Information shown:
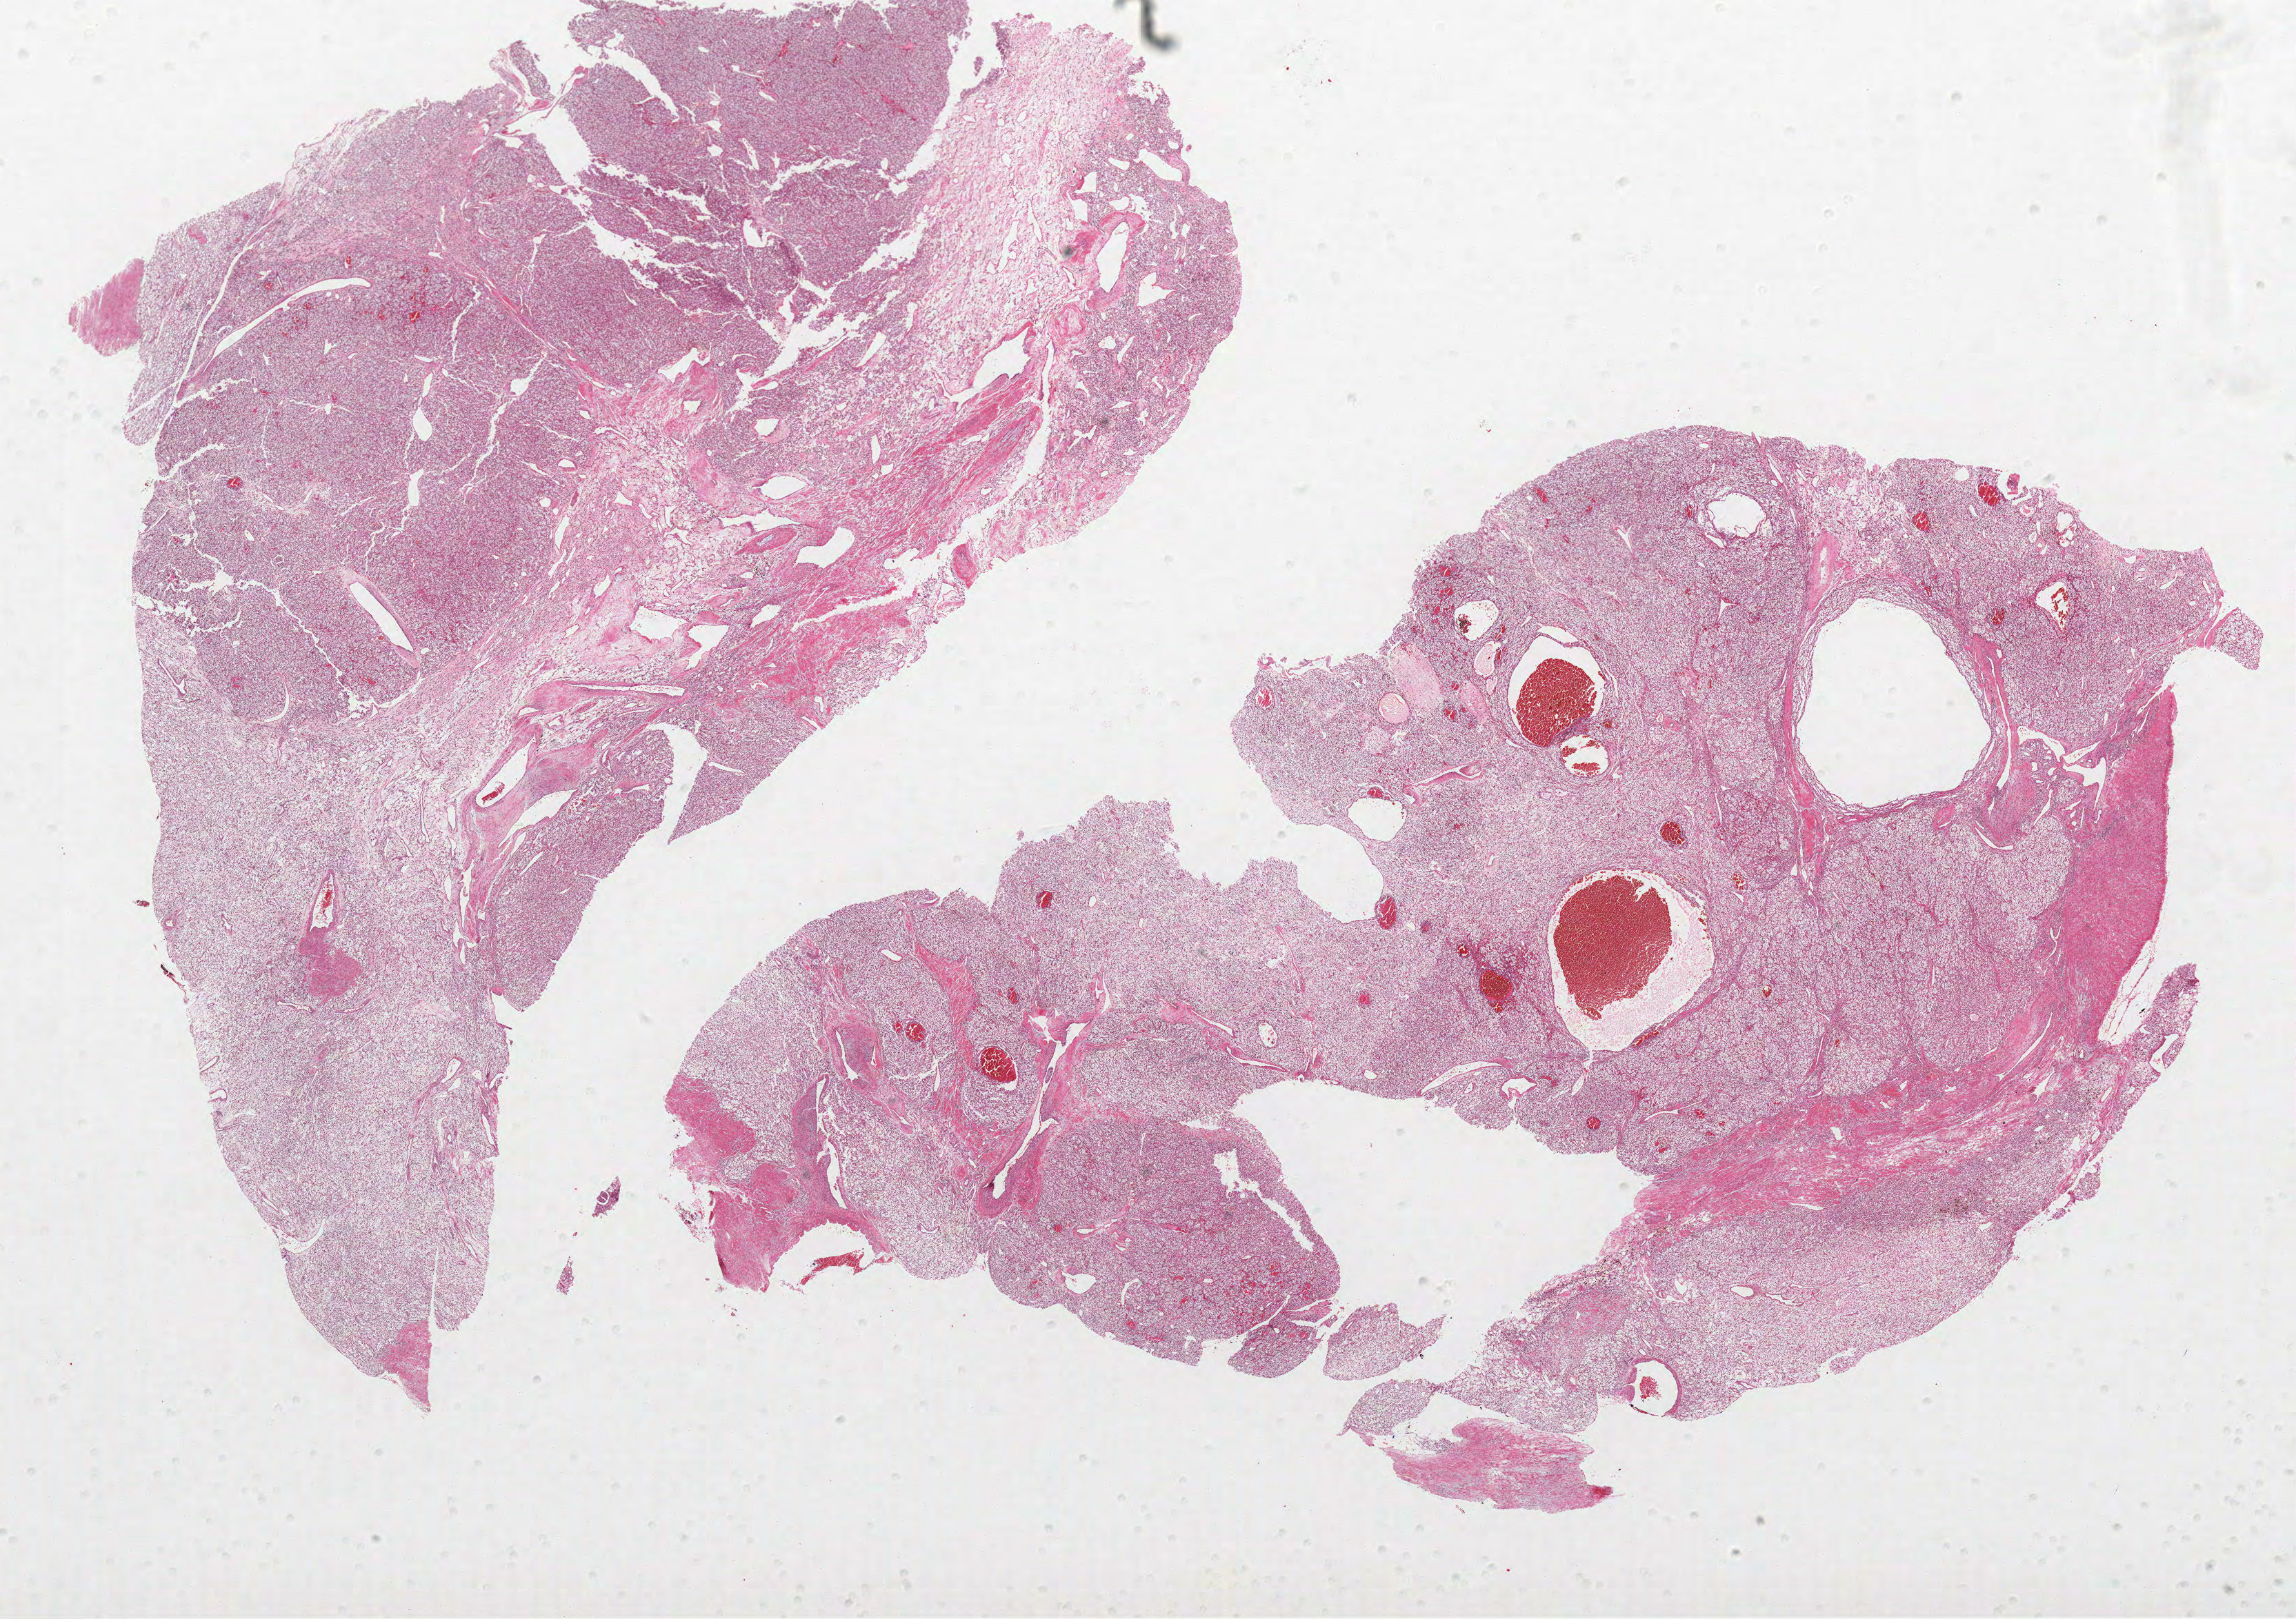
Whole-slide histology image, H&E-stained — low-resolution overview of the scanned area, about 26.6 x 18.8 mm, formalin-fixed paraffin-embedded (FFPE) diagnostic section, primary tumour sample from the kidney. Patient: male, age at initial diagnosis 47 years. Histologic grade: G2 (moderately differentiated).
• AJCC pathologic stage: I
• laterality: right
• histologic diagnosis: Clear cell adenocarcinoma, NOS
==
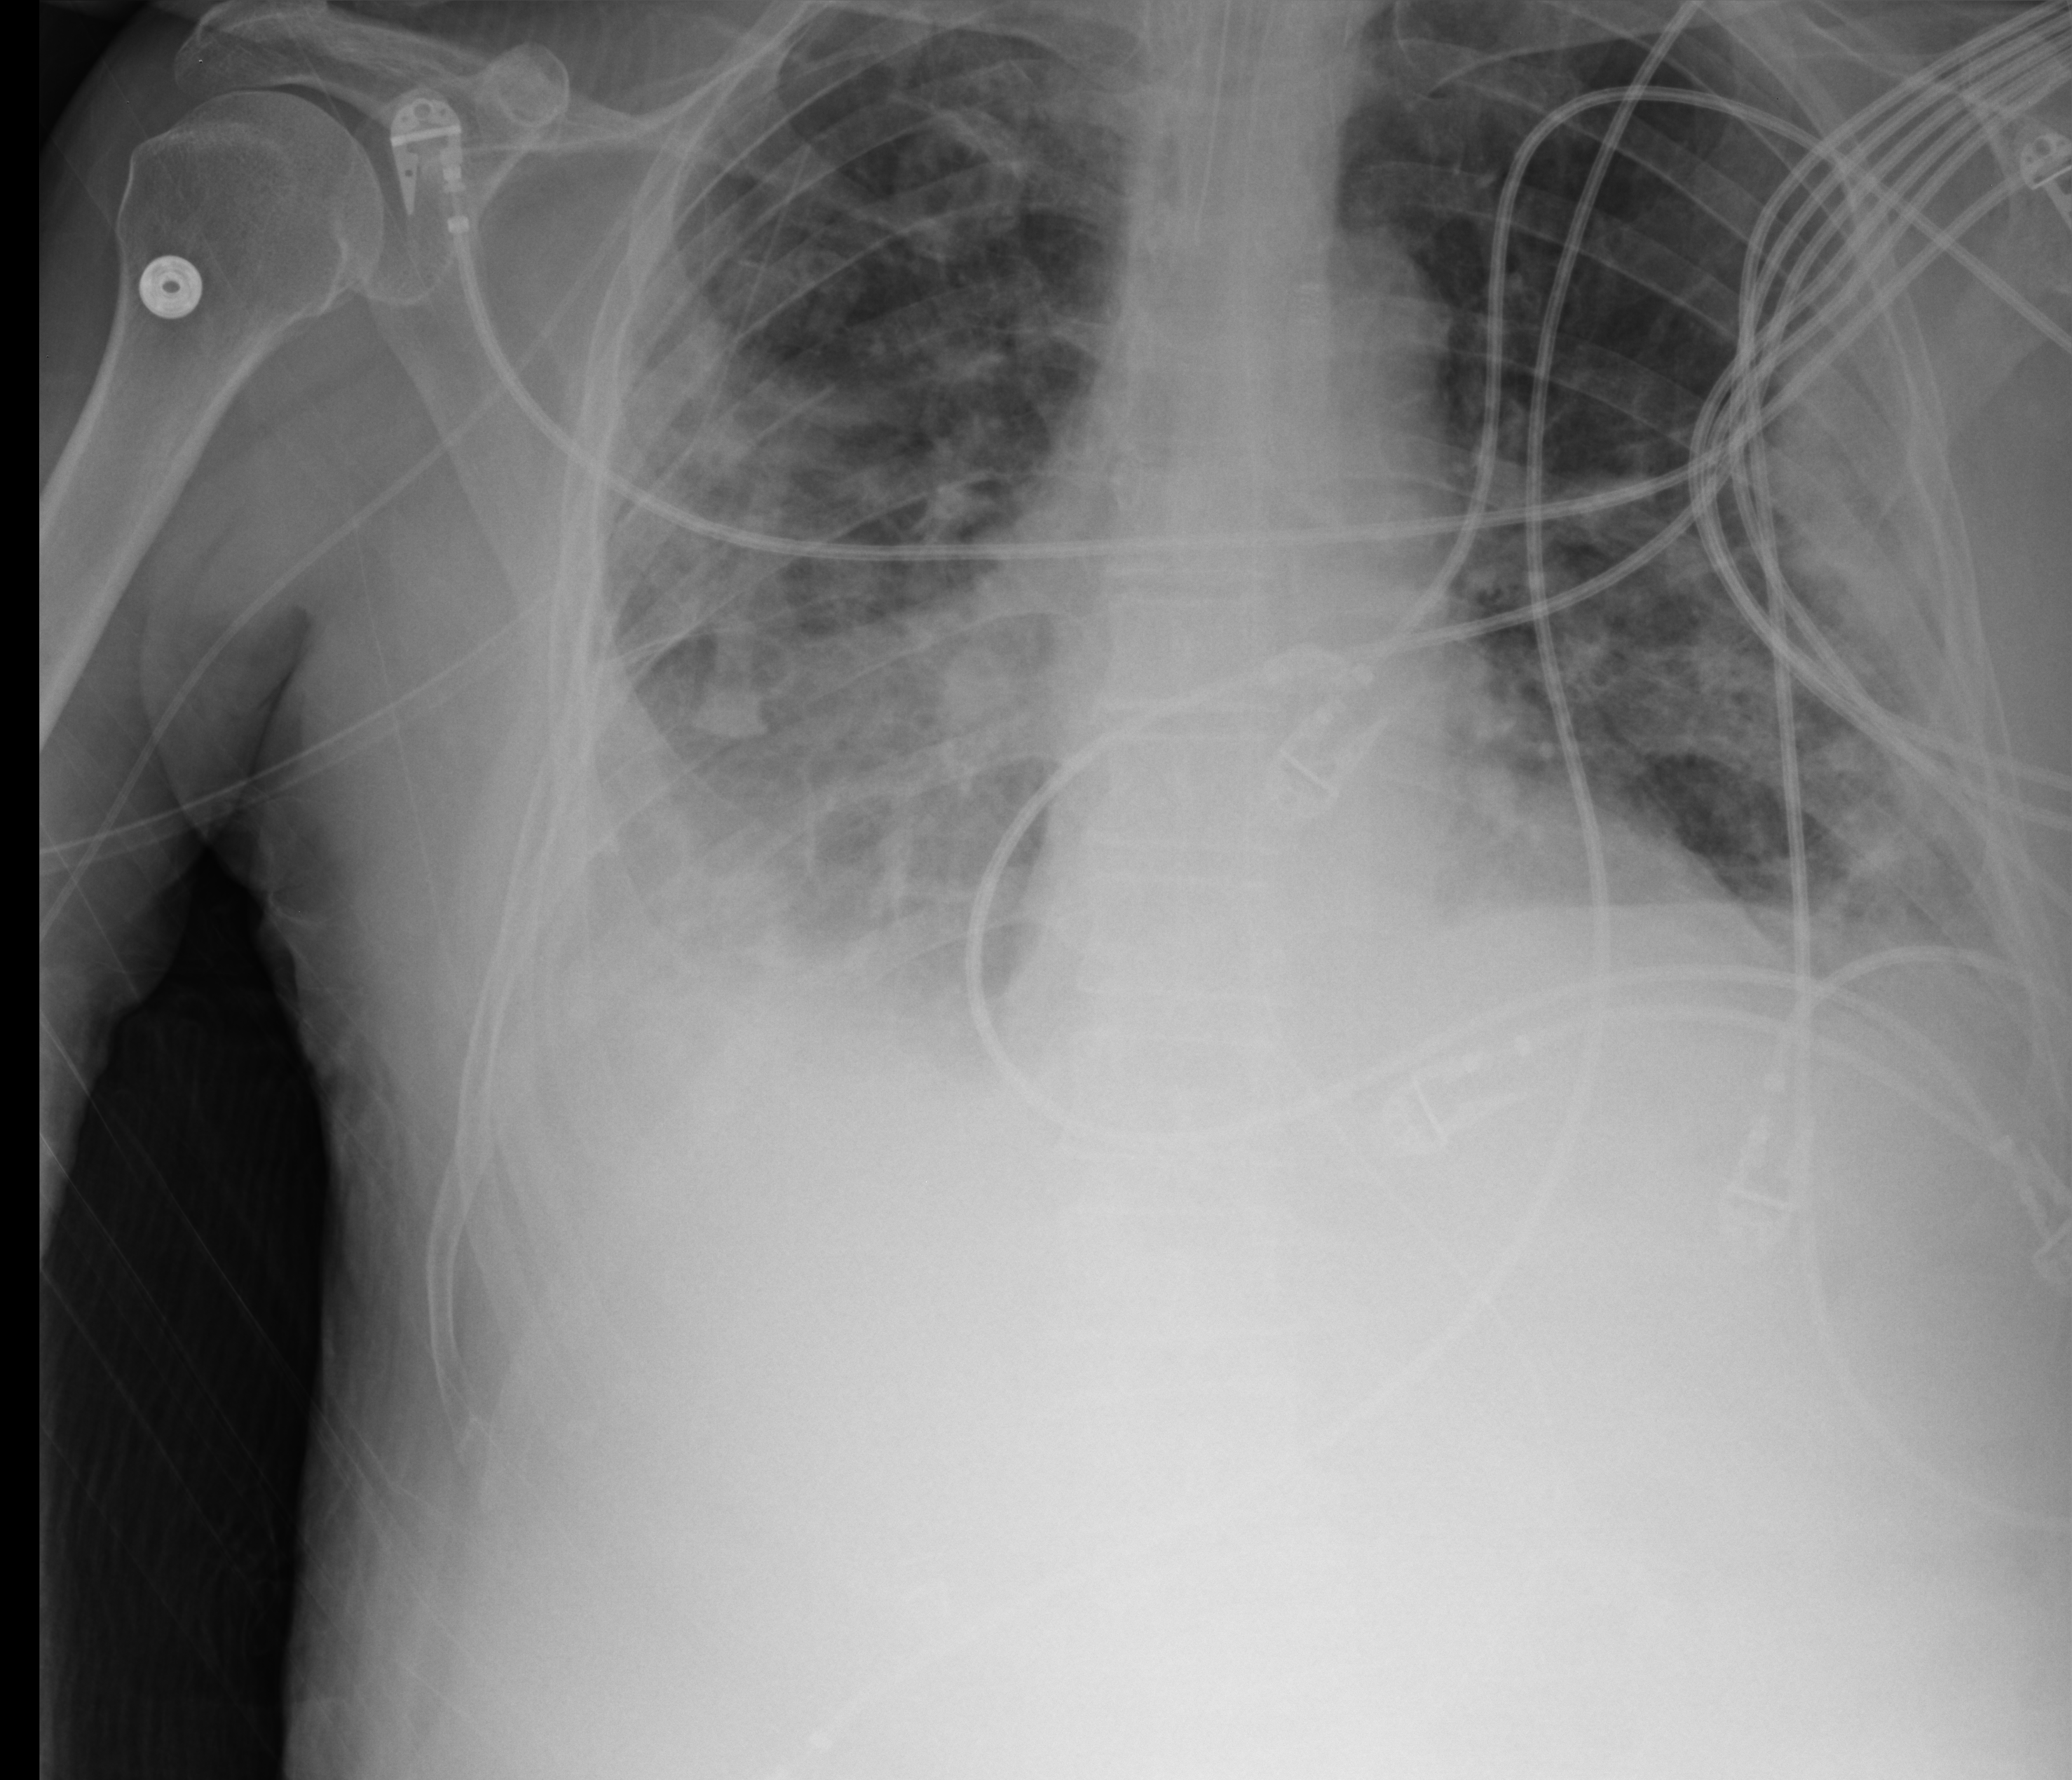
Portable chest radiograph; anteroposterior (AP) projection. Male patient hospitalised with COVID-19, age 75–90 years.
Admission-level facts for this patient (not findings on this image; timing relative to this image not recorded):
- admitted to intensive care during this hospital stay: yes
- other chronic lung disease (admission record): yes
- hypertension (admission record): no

Work item: Look above for the line that contains "Admission-level facts for". Starting there, transcribe every line exactly until you have copied the line that contains "- hypertension (admission record): no".

Task output:
Admission-level facts for this patient (not findings on this image; timing relative to this image not recorded):
- admitted to intensive care during this hospital stay: yes
- other chronic lung disease (admission record): yes
- hypertension (admission record): no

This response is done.